Write out exactly the lines from the first line of the records below through the line that contains "Sasnak Community photo.", and stop there.

### Listed records
------------------------------------------------------------------------

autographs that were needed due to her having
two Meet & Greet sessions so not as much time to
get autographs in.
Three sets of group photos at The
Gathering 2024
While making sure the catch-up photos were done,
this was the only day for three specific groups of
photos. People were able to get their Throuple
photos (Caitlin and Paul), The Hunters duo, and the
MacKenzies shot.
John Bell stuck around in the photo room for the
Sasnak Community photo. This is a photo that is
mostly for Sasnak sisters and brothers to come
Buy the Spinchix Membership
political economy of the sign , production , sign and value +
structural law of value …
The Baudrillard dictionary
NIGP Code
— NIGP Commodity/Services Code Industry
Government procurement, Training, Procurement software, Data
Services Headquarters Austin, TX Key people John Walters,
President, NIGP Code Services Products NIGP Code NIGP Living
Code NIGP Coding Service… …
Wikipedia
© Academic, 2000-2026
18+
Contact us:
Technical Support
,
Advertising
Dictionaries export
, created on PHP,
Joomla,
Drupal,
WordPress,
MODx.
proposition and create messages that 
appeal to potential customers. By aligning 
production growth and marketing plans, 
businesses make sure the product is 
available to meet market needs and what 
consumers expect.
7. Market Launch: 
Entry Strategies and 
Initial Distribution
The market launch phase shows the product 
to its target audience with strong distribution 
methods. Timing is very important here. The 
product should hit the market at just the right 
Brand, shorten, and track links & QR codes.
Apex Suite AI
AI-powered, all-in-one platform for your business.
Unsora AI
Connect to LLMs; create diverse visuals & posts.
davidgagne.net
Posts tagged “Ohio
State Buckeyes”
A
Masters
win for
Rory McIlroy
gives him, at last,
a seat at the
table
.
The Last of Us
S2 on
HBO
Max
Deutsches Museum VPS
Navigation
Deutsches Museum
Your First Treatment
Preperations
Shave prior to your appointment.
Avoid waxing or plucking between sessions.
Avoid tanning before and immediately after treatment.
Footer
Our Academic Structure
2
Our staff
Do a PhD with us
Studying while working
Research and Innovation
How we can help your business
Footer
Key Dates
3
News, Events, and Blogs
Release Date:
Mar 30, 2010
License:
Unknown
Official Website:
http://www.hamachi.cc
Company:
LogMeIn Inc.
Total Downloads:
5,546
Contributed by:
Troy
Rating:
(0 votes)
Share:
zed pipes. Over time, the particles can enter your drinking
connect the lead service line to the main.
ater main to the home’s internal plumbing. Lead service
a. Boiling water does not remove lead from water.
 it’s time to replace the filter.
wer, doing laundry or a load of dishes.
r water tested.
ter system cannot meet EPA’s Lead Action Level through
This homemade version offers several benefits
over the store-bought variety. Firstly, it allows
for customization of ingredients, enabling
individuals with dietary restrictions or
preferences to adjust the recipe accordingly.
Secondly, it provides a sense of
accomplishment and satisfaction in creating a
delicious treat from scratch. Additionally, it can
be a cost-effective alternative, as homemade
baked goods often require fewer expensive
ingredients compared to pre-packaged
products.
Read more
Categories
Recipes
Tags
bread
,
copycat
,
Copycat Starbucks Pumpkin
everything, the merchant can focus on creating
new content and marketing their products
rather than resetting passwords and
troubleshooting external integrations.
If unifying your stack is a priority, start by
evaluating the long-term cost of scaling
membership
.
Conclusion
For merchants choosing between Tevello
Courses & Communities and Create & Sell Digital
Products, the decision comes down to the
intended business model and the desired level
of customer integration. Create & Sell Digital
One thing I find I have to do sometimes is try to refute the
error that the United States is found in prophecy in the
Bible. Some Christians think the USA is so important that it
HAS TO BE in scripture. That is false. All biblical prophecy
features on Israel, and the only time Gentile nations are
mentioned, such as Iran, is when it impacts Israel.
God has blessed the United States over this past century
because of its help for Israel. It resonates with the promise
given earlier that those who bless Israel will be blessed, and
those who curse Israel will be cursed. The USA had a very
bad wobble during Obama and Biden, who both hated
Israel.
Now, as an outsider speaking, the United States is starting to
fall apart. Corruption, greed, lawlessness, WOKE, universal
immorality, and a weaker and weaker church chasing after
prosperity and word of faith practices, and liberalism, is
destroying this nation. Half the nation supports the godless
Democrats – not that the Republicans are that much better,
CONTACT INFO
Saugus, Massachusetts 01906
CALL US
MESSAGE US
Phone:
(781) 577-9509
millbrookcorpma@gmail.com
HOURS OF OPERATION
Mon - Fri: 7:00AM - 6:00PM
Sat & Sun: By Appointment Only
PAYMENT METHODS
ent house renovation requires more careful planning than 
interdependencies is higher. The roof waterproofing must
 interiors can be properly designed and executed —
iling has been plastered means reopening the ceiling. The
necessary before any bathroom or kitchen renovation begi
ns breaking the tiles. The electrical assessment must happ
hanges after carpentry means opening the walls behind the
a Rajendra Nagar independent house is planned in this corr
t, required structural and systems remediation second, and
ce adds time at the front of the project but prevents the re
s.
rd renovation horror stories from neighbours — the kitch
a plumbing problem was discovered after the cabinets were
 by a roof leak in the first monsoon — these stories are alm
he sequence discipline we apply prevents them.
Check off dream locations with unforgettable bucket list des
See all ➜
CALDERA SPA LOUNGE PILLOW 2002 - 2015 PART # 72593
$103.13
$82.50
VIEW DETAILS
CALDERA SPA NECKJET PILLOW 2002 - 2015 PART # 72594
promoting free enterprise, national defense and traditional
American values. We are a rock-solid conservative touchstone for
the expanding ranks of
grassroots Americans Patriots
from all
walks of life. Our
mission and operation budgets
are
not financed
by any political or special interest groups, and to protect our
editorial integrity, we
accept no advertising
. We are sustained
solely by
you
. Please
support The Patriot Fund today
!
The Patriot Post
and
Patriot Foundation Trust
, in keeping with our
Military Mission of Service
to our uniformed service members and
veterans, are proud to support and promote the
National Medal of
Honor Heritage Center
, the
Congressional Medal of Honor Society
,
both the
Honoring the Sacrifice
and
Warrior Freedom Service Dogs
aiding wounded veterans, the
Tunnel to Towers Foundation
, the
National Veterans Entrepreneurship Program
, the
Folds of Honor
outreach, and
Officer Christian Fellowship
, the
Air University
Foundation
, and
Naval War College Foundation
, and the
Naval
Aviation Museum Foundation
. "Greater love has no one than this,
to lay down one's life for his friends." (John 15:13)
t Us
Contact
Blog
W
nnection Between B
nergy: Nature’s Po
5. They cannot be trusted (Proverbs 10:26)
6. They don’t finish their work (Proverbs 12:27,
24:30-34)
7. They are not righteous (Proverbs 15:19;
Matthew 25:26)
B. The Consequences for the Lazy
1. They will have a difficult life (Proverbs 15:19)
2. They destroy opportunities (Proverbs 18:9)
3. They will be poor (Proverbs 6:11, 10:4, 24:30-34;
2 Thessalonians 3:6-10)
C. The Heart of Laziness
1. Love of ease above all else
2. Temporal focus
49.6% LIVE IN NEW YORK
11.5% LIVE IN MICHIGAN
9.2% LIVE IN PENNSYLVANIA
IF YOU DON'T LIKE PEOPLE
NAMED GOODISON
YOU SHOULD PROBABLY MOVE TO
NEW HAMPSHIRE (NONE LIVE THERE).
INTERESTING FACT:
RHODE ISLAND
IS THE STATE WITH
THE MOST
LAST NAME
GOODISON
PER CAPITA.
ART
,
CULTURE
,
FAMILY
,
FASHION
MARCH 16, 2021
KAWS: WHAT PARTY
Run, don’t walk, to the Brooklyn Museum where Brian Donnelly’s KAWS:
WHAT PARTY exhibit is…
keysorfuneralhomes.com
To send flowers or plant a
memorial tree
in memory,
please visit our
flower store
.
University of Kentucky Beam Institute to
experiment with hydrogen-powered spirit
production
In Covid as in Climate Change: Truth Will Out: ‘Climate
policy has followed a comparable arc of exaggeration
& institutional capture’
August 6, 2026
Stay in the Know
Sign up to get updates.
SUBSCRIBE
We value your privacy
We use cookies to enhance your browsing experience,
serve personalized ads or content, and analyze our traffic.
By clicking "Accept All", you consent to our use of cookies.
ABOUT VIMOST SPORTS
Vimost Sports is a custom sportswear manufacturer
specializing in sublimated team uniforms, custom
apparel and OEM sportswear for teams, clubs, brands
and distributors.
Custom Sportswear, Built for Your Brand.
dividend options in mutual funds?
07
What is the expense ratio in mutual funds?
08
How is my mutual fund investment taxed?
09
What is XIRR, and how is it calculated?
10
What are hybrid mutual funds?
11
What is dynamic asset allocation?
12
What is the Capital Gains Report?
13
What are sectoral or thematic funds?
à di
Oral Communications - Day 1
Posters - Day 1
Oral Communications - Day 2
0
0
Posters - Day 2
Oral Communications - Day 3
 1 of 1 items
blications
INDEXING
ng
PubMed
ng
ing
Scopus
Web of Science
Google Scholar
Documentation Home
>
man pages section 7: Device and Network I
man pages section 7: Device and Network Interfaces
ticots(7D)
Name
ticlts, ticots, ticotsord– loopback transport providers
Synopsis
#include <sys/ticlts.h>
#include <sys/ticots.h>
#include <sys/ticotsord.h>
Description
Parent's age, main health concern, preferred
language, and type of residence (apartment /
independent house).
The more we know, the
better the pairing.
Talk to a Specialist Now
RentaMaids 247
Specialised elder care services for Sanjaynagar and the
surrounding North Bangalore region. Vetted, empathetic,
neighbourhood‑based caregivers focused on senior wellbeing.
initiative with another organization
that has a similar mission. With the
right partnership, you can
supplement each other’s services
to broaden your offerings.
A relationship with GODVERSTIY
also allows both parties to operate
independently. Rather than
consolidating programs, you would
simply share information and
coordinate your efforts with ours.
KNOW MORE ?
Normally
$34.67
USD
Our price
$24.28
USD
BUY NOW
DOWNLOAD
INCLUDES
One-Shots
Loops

------------------------------------------------------------------------

### Worked solution
autographs that were needed due to her having
two Meet & Greet sessions so not as much time to
get autographs in.
Three sets of group photos at The
Gathering 2024
While making sure the catch-up photos were done,
this was the only day for three specific groups of
photos. People were able to get their Throuple
photos (Caitlin and Paul), The Hunters duo, and the
MacKenzies shot.
John Bell stuck around in the photo room for the
Sasnak Community photo. This is a photo that is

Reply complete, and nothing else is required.